Her Moscow apartment and dacha hosted literary and musical evenings, which were attended by famous writers and cultural figures: the authors Isaak Babel, Mikhail Sholokhov, and Mikhail Koltsov, the filmmaker Sergei Eisenstein, the comedian and jazz musician Leonid Utesov, as well as General Semyon Uritsky and members of the Soviet nomenklatura.

Feigenberg's activities did not go unnoticed by Stalin, who twice told Yezhov about the need to divorce his wife. When challenged by Stalin, Nikolai first tried to rid of people who posed problems related to his wife, but then he became angry when he learned that Feigenberg had spent time with her fellow editor, Mikhail Sholokhov.
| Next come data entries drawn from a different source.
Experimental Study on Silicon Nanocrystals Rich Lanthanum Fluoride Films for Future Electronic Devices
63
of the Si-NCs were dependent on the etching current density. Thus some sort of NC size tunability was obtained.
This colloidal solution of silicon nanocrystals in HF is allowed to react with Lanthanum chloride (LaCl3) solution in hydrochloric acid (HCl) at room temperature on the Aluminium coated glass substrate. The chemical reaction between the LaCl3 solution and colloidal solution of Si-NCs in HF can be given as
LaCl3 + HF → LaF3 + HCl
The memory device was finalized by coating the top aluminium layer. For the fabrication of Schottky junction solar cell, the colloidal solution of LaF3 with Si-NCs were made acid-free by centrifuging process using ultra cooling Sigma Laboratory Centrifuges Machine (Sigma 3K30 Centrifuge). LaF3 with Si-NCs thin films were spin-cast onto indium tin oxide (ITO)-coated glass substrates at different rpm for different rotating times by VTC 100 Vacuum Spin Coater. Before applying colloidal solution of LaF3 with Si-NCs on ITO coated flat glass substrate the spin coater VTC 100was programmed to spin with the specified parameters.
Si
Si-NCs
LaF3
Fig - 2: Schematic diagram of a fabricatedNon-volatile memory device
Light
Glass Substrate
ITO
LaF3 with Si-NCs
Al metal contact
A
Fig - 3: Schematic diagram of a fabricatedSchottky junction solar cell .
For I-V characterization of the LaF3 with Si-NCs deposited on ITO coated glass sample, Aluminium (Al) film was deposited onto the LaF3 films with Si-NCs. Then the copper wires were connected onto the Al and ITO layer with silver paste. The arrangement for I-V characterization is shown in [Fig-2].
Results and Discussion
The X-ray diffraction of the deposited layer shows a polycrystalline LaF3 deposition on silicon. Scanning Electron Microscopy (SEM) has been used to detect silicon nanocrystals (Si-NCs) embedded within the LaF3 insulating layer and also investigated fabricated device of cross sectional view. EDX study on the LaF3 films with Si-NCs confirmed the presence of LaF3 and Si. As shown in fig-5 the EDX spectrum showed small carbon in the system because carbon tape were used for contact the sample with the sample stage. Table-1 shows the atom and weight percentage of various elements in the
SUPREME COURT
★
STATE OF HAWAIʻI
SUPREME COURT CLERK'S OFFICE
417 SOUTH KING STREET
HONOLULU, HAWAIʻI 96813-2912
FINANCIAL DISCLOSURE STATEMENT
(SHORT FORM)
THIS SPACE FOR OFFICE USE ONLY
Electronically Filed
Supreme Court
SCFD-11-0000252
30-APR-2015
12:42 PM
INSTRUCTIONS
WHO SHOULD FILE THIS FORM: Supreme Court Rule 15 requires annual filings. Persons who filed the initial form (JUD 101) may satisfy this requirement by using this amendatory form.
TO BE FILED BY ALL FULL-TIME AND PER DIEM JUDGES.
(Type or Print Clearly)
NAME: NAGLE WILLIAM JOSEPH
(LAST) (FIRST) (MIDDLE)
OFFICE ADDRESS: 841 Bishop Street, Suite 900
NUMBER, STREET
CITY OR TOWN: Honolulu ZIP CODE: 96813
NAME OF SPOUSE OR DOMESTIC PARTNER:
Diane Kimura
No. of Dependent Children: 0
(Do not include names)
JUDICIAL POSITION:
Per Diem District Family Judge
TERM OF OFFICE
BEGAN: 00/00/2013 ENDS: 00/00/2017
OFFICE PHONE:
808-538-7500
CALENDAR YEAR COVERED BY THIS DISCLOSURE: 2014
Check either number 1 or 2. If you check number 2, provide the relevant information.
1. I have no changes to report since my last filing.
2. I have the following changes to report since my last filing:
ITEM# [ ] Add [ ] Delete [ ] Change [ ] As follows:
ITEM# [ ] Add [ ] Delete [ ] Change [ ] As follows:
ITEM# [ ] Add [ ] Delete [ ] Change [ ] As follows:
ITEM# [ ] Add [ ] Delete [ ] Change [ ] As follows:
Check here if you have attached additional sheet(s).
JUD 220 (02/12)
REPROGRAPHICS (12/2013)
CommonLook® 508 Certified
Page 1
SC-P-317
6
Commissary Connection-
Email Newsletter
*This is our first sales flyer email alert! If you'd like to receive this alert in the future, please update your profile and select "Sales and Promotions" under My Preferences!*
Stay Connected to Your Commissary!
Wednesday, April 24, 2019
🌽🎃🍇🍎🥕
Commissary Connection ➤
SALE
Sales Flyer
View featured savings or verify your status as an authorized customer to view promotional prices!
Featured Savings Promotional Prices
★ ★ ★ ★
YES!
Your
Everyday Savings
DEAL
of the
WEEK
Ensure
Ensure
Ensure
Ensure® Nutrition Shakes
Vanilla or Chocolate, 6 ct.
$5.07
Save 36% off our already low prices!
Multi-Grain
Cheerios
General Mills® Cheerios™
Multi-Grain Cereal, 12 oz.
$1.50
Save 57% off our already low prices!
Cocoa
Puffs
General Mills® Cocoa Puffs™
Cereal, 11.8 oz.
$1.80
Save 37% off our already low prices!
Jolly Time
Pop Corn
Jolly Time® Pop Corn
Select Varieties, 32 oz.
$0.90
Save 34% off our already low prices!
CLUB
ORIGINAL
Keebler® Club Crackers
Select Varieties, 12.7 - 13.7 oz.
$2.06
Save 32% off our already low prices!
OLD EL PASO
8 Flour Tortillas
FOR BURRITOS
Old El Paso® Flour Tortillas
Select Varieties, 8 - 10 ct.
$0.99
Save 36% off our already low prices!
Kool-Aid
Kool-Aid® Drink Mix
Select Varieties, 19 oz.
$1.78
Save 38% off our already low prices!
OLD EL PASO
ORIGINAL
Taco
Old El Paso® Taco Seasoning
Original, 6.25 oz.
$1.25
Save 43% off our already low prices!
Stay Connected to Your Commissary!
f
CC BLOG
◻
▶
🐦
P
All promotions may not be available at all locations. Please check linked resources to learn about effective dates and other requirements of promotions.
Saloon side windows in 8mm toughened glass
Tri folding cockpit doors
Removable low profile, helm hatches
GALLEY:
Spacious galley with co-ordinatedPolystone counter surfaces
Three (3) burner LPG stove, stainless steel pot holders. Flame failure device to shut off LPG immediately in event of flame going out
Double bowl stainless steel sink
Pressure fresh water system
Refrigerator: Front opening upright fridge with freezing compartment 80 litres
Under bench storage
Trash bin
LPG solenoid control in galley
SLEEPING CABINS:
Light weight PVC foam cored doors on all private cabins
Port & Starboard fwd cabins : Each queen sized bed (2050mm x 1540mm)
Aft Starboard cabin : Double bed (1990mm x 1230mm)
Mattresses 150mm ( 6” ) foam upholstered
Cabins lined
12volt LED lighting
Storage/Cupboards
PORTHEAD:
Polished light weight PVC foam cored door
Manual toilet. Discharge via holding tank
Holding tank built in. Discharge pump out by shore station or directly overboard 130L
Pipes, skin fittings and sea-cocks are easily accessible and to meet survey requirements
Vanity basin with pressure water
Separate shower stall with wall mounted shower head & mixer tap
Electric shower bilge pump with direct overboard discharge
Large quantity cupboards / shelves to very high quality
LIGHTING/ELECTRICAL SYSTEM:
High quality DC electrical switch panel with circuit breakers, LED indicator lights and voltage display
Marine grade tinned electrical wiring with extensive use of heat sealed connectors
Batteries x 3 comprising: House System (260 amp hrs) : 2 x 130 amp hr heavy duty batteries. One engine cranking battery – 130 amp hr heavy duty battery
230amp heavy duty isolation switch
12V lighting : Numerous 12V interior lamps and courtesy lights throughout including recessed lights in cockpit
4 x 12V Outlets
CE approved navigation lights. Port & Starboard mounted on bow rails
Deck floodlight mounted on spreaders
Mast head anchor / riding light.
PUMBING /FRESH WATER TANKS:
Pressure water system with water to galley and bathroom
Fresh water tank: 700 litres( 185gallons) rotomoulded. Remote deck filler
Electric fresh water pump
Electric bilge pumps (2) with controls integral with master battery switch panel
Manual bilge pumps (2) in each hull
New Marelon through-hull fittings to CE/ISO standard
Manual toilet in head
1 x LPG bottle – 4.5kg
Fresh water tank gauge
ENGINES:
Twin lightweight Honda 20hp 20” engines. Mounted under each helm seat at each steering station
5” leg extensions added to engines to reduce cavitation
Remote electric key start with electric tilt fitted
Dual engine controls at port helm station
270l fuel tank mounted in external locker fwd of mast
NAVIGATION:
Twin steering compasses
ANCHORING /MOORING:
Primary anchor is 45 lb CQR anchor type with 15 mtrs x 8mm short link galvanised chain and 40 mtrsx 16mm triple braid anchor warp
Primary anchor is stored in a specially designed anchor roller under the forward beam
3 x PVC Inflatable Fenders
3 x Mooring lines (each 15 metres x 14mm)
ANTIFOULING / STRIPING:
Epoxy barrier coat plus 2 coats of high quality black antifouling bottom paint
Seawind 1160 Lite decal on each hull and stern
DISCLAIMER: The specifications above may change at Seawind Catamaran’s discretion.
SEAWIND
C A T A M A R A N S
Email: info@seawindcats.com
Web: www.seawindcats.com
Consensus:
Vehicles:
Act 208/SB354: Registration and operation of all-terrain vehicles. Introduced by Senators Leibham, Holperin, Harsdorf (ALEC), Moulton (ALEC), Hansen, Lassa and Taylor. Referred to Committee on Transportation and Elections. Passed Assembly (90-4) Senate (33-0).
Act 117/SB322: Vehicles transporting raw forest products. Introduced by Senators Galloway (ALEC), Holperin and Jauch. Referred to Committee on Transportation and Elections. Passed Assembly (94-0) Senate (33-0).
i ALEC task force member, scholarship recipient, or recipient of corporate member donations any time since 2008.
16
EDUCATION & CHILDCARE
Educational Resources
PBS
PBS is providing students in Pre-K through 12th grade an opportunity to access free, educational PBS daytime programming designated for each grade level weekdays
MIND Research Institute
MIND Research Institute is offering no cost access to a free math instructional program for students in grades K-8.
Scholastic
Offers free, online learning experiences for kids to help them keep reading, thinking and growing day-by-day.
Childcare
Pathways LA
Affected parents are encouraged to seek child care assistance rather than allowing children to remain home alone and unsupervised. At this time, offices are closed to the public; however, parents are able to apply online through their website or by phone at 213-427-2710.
Feigenberg’s mental health started to deteriorate in 1938, and in October of that year she was admitted to the Vorovsky Nerve Clinic. On November 19, 1938 she died, and her death was described as possibly a suicide. She was 34 years old.

== Personal life ==
The Yezhovs did not have any children of their own, and in 1933 they adopted a five-month-old girl, Natalya, from an orphanage.